Your baby will probably produce a lot of ear wax. You can use a cotton swab (“q-tip”) to clear the wax from the outer part of baby's ear. Never push the swab into your baby's ear canal. Doing so could cause permanent damage to your baby. It is better to leave it be – or consult your midwife or baby's doctor if you are truly worried.
Your newborn's nails will probably be long, but they are paper thin. Many parents are very nervous about clipping their new baby's nails. If the thought of clipping those tiny nails causes you great anxiety, you can keep a simple pair of newborn mittens on your baby's hands in the early days. These will keep your baby from scratching himself.
Clipping baby's nails is really pretty easy – and one of the most important baby care basics because eventually you'll want your baby's hands uncovered! You can use blunt nail scissors to quickly snip baby's nail, or you can use tiny nail clippers. Some baby nail clippers actually come with a magnifying glass to help you see your baby's tiny nails better.

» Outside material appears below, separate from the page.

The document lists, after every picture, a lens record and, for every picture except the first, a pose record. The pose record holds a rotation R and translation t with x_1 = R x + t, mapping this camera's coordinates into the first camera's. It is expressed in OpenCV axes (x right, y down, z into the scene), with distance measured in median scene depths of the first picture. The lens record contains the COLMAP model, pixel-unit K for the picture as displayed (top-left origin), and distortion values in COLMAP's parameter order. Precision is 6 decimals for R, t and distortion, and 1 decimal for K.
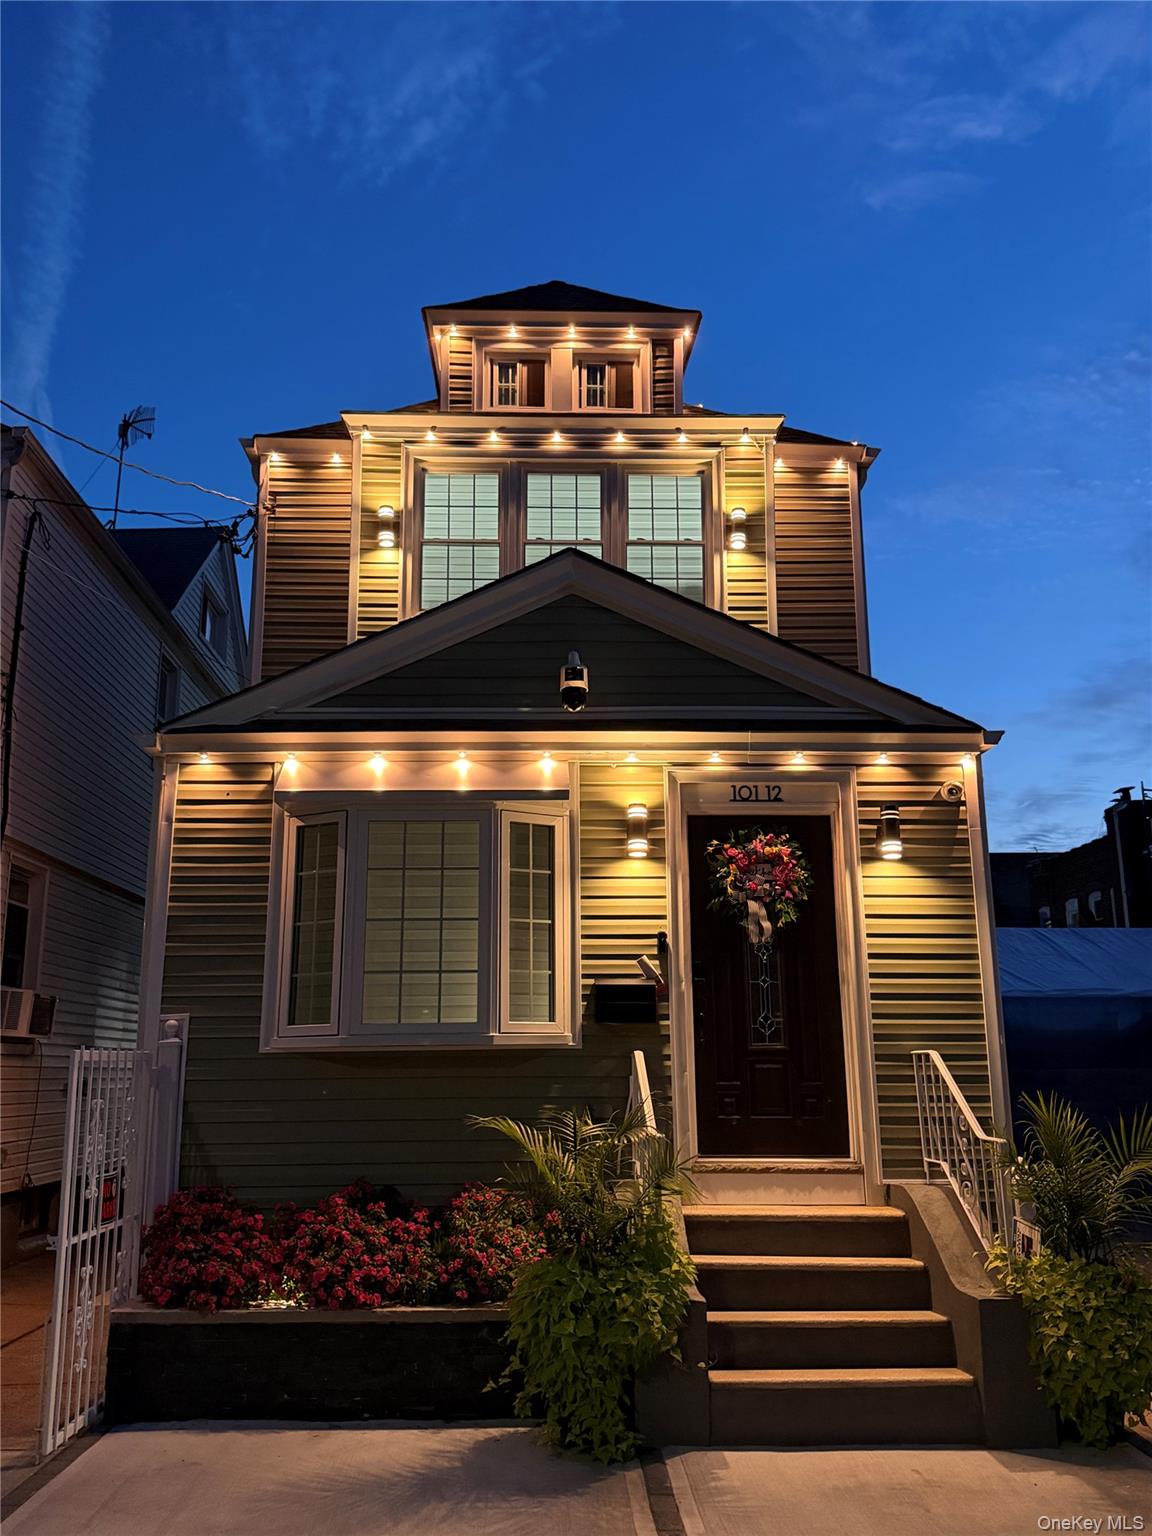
lens RADIAL K [[1272.0, 0, 576.0], [0, 1272.0, 768.0], [0, 0, 1]] dist [0.107799, -0.179877]
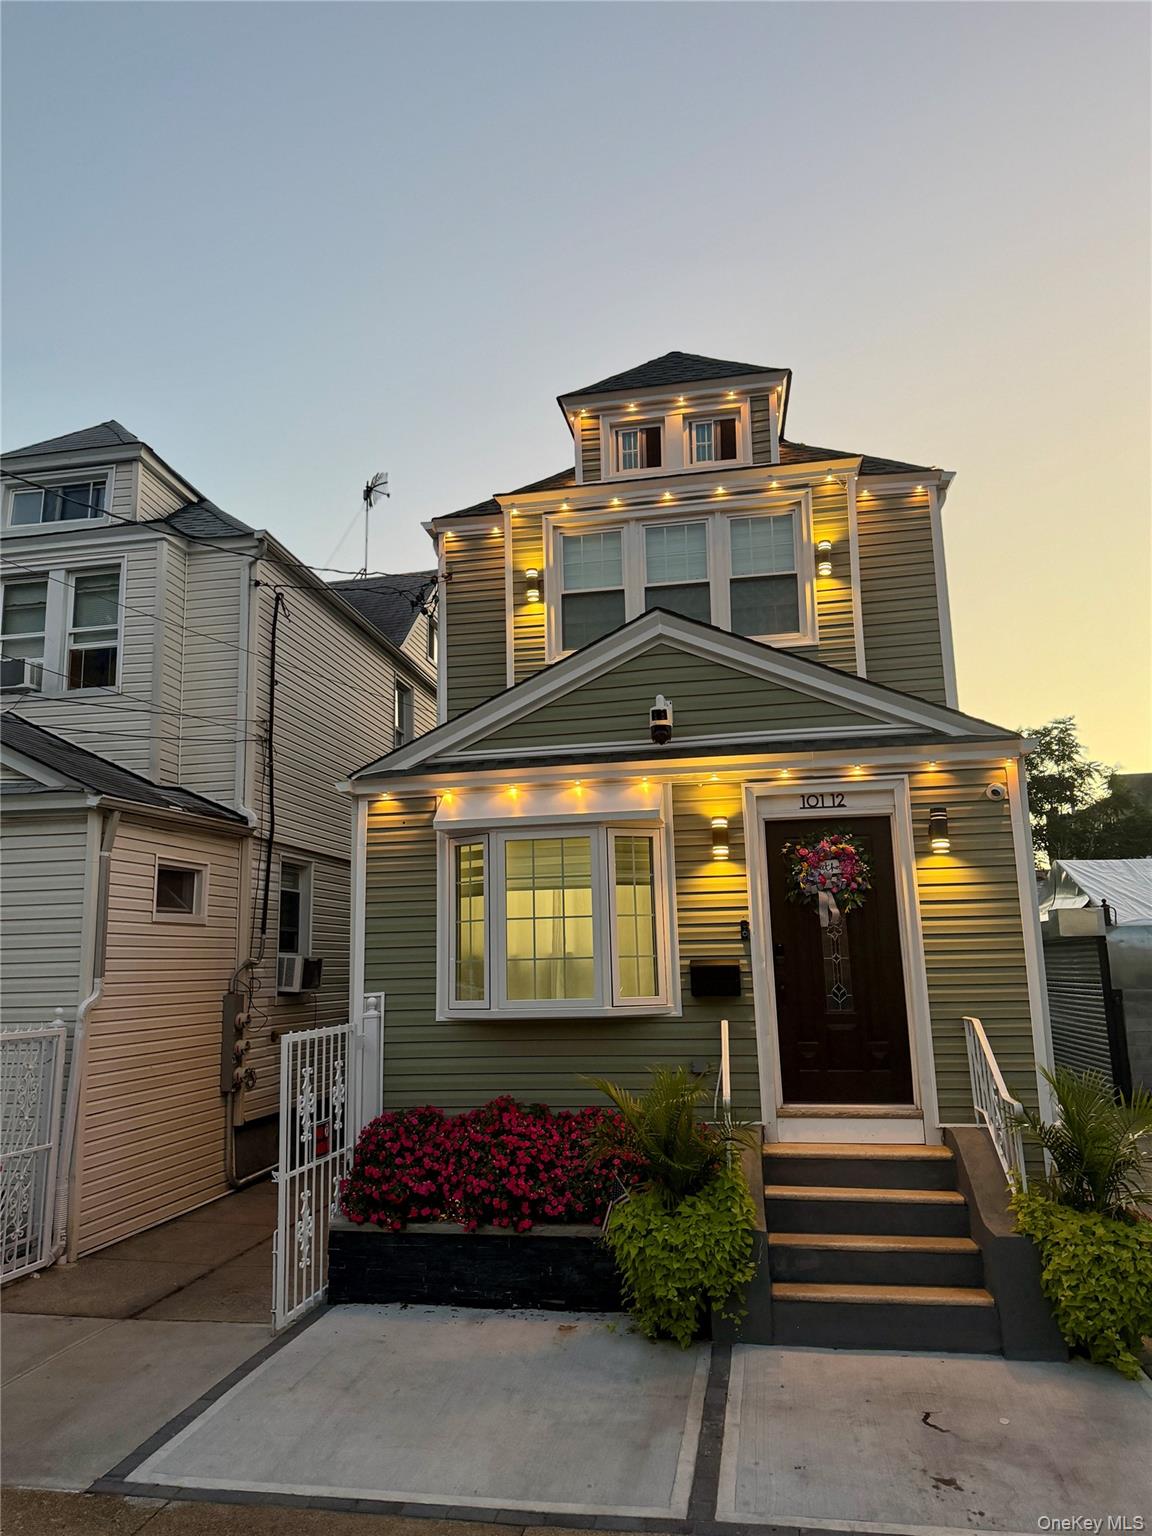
lens RADIAL K [[1068.5, 0, 576.0], [0, 1068.5, 768.0], [0, 0, 1]] dist [0.098087, -0.126392]
pose [[0.978289, -0.054036, -0.200079, 0.120004], [0.064462, 0.996861, 0.045961, -0.073107], [0.196967, -0.057860, 0.978701, -0.030402]]
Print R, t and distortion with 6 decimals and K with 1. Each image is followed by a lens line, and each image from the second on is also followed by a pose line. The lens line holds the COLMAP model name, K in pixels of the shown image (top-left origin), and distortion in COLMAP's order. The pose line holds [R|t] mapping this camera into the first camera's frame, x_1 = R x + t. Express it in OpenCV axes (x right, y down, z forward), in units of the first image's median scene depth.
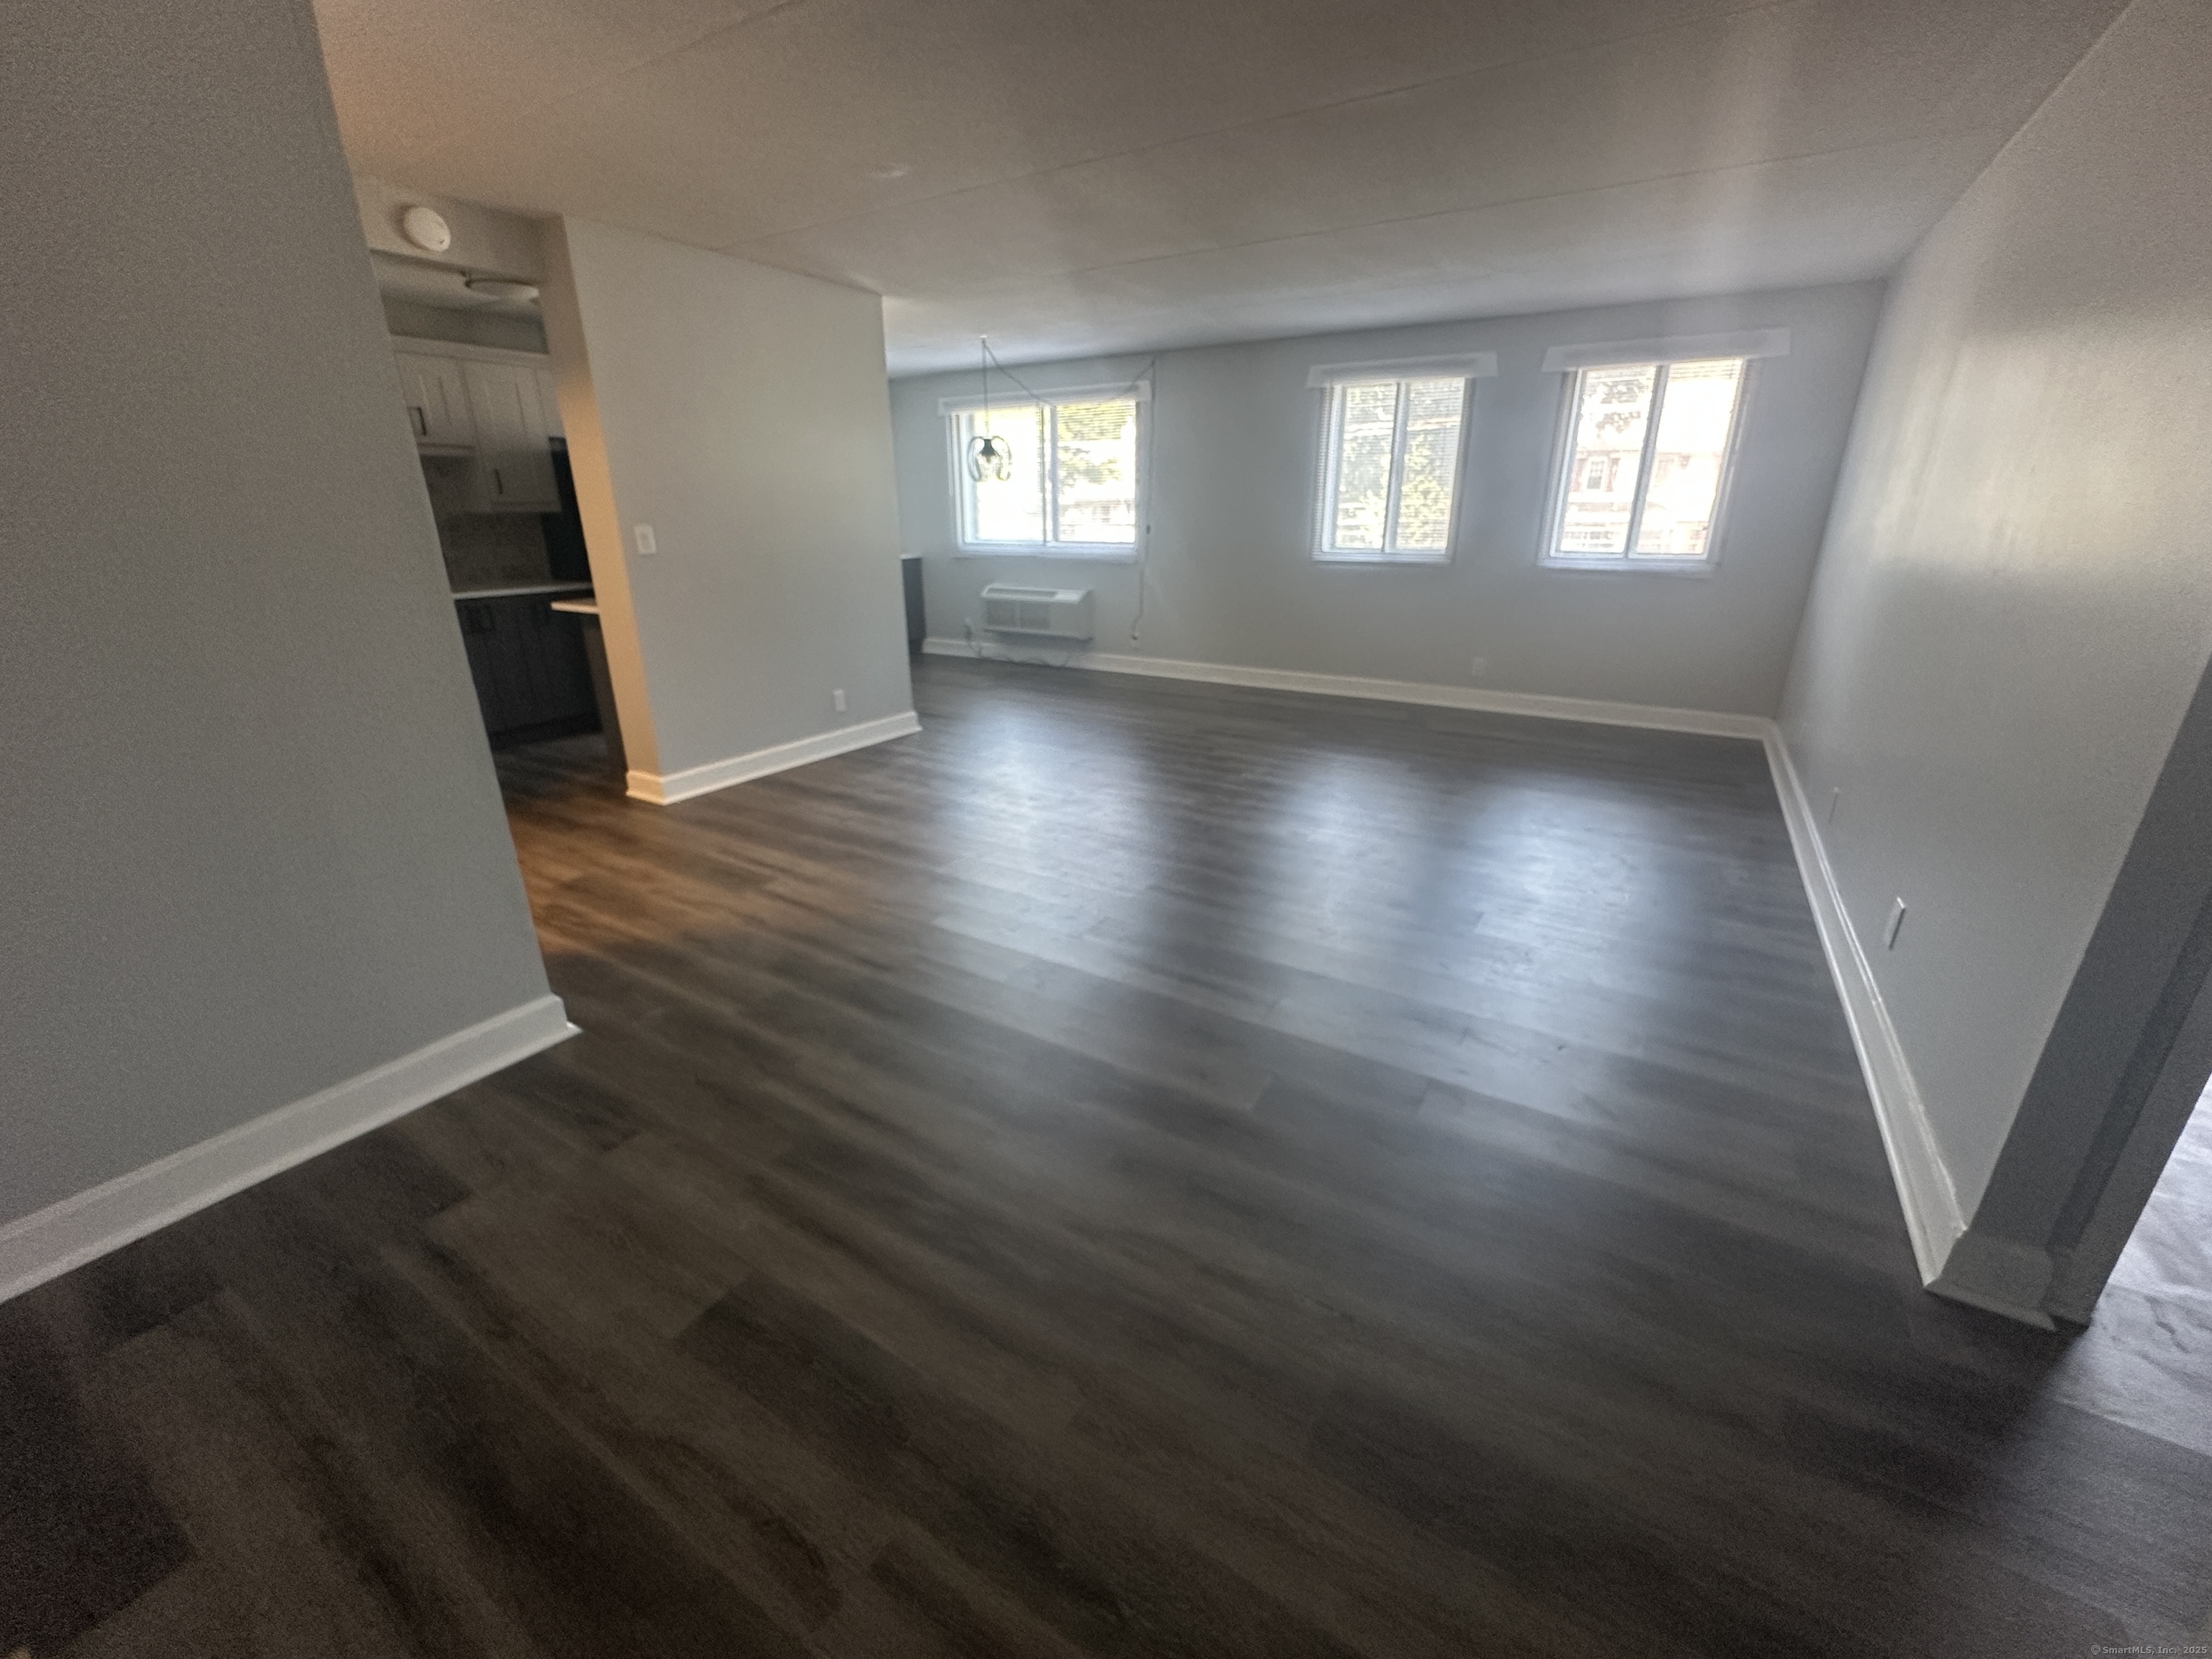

One last option, a favorite natural baby care trick that goes way back 😉 is to simply bite your baby's nails off with your teeth. You may not feel comfortable doing this, but some mothers feel much better with this option than with sharp clippers.
It's easiest to clip your newborn's nails as she is sleeping. Push her finger-pad down away from her nail and give a clean snip straight across. It will be done quickly and you won't need to worry about your baby scratching herself.